Zimbabwe’s economy is slowly sliding back to the 2008 era with liquidity shortages, weak domestic demand and reduced supplies of local goods cited as the indications.

In 2008 cumulative Gross Domestic Product (GDP) fell sharply by 40%. Hyperinflation peaked at 500 million percent and nominal Gross Domestic Product (GDP) stood at mere USD$3.5 million in 2009.

This came out during a forum organised by Mass Public Opinion Institute in Harare on Thursday 26 March 2015 to discuss the future of the country’s economy.

Speakers, who included Dr. Godfrey Kanyenze, Webber Chinyadza and Jacob Mafume, among others, contend that the Zimbabwean economy is heading back to 2008.

Director of the Labour and Economic Development Research Institute of Zimbabwe (LEDRIZ) Dr. Godfrey Kanyenze said, “The economy picked in 2009 growing at 12% but 2013 projected a decline, since then the economy has been faltering.

“We are witnessing structural regression,” said Dr Godfrey Kanyenze adding that any economy that is progressing structurally transforms itself in such a manner that the factors of production including labor are shifted from low productivity to high productivity

Webber Chinyanza echoed the above sentiments when he said that economic growth has significantly declined.

“The year on year percentage growth was initially high but it radically tattered off as drivers to that growth impetus lost steam.

“The growth averaged 10% between 2009 and 2012 and declined to 4.5 % in 2013 and 3.1% in 2014,” said Chinyadza.

He went on to explain the causes of this decline.

“This decline cannot surprise anyone because fundamental and structural rigidities which have always militated against the expansion of the economy for decades remain unchanged.

“The country failed to invest in new production technologies to enable it to manufacture and trade in value added products not primary products,” he said.

Chinyadza revealed that the failure of the government to integrate subsistence into the formal economy also had an impact on the failure of the economy.

“70% of the country’s farmers still engage in subsistence farming and it is yet to be integrated into the formal economy,”

“Those people continue to be marginalized, contributing a disproportional small amount towards national output coming next to nothing for their labour,” he said.

He also said that the National GDP is projected to remain on or below 3% against the ZimAsset target of 6.1 %.

Jacob Mafume, Spokesperson of MDC Renewal team contends that the country is heading beyond 2008.
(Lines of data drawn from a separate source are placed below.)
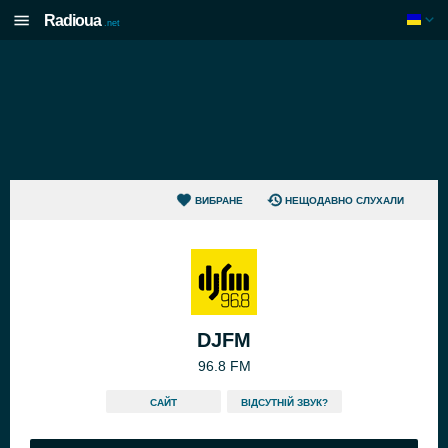
Radioua
.net
ВИБРАНЕ
НЕЩОДАВНО СЛУХАЛИ
DJFM
96.8 FM
САЙТ
ВІДСУТНІЙ ЗВУК?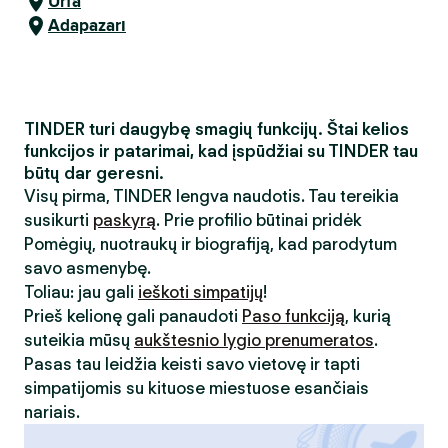
Urfa
Adapazarı
TINDER turi daugybę smagių funkcijų. Štai kelios
funkcijos ir patarimai, kad įspūdžiai su TINDER tau
būtų dar geresni.
Visų pirma, TINDER lengva naudotis. Tau tereikia
susikurti
paskyrą
. Prie profilio būtinai pridėk
Pomėgių, nuotraukų ir biografiją, kad parodytum
savo asmenybę.
Toliau: jau gali
ieškoti simpatijų
!
Prieš kelionę gali panaudoti
Paso funkciją
, kurią
suteikia mūsų
aukštesnio lygio prenumeratos
.
Pasas tau leidžia keisti savo vietovę ir tapti
simpatijomis su kituose miestuose esančiais
nariais.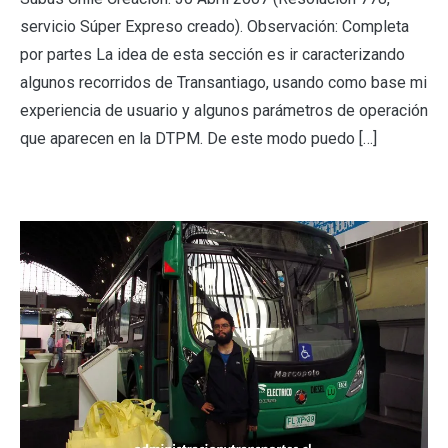
servicio Súper Expreso creado). Observación: Completa
por partes La idea de esta sección es ir caracterizando
algunos recorridos de Transantiago, usando como base mi
experiencia de usuario y algunos parámetros de operación
que aparecen en la DTPM. De este modo puedo […]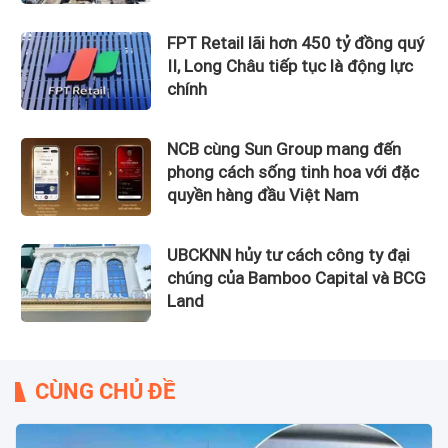
FPT Retail lãi hơn 450 tỷ đồng quý
II, Long Châu tiếp tục là động lực
chính
NCB cùng Sun Group mang đến
phong cách sống tinh hoa với đặc
quyền hàng đầu Việt Nam
UBCKNN hủy tư cách công ty đại
chúng của Bamboo Capital và BCG
Land
CÙNG CHỦ ĐỀ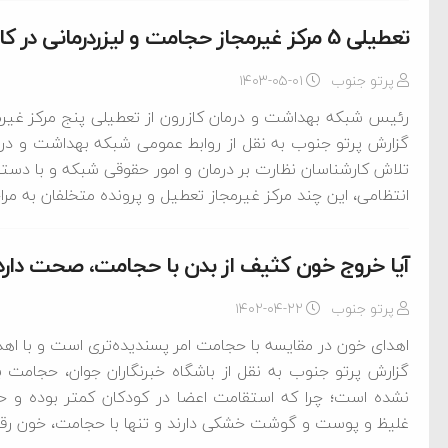
تعطیلی 5 مرکز غیرمجاز حجامت و لیزردرمانی در کازرون
پرتو جنوب
۱۴۰۳-۰۵-۰۱
رئیس شبکه بهداشت و درمان کازرون از تعطیلی پنج مرکز غیرمج
گزارش پرتو جنوب به نقل از روابط عمومی شبکه بهداشت و در
تلاش کارشناسان نظارت بر درمان و امور حقوقی شبکه و با دست
انتظامی، این چند مرکز غیرمجاز تعطیل و پرونده متخلفان به مراج
آیا خروج خون کثیف از بدن با حجامت، صحت دارد
پرتو جنوب
۱۴۰۲-۰۴-۲۲
اهدای خون در مقایسه با حجامت امر پسندیده‌تری است و با اهد
نشده است؛ چرا که استقامت اعضا در کودکان کمتر بوده و 
غلیظ و پوست و گوشت خشکی دارند و تنها با حجامت، خون رق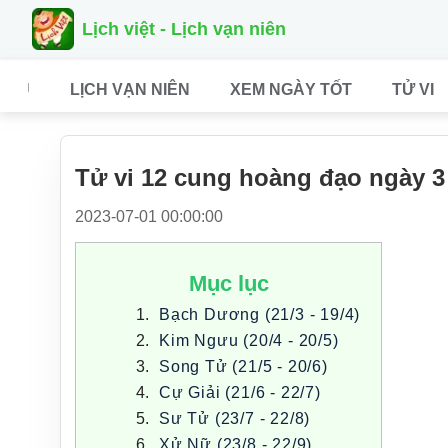
Lịch việt - Lịch vạn niên
CHỦ
LỊCH VẠN NIÊN
XEM NGÀY TỐT
TỬ VI
Tử vi 12 cung hoàng đạo ngày 3
2023-07-01 00:00:00
Mục lục
Bạch Dương (21/3 - 19/4)
Kim Ngưu (20/4 - 20/5)
Song Tử (21/5 - 20/6)
Cự Giải (21/6 - 22/7)
Sư Tử (23/7 - 22/8)
Xử Nữ (23/8 - 22/9)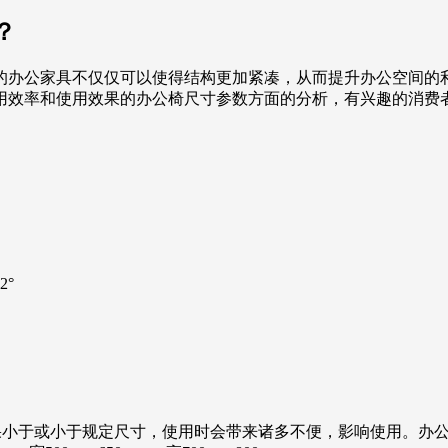
？
的办公家具不仅仅可以使得结构更加紧凑，从而提升办公空间的
用效率和使用效果的办公椅尺寸参数方面的分析，有兴趣的消费
2°
果小于或小于规定尺寸，使用时会带来诸多不便，影响使用。办公桌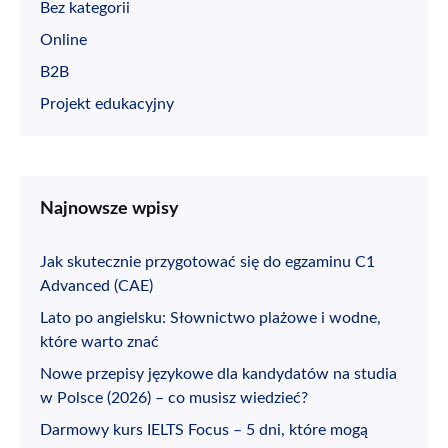
Bez kategorii
Online
B2B
Projekt edukacyjny
Najnowsze wpisy
Jak skutecznie przygotować się do egzaminu C1
Advanced (CAE)
Lato po angielsku: Słownictwo plażowe i wodne,
które warto znać
Nowe przepisy językowe dla kandydatów na studia
w Polsce (2026) – co musisz wiedzieć?
Darmowy kurs IELTS Focus – 5 dni, które mogą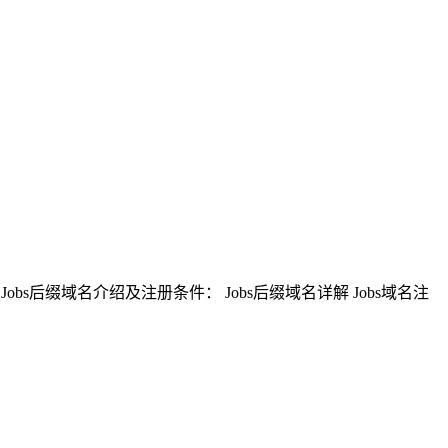
Jobs后缀域名介绍及注册条件： Jobs后缀域名详解 Jobs域名注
“We are doing reverse jive faster and we are heading beyond 2008. Industry was shutting down at an alarming rate in 2008. Fast forwarding to 2012 companies have not bothered to pay workers and most of them have closed.

“We had stupid economic polices like Baccosi which tried to make goods cheap, now we have a funny Chinese plaza which sells purely Chinese products,” said Mafume.

According to a report entilted State Reconstruction In Zimbabwe 2011, living standards and life expectancy for the estimated population of 12 million fell more rapidly than anywhere else in the world.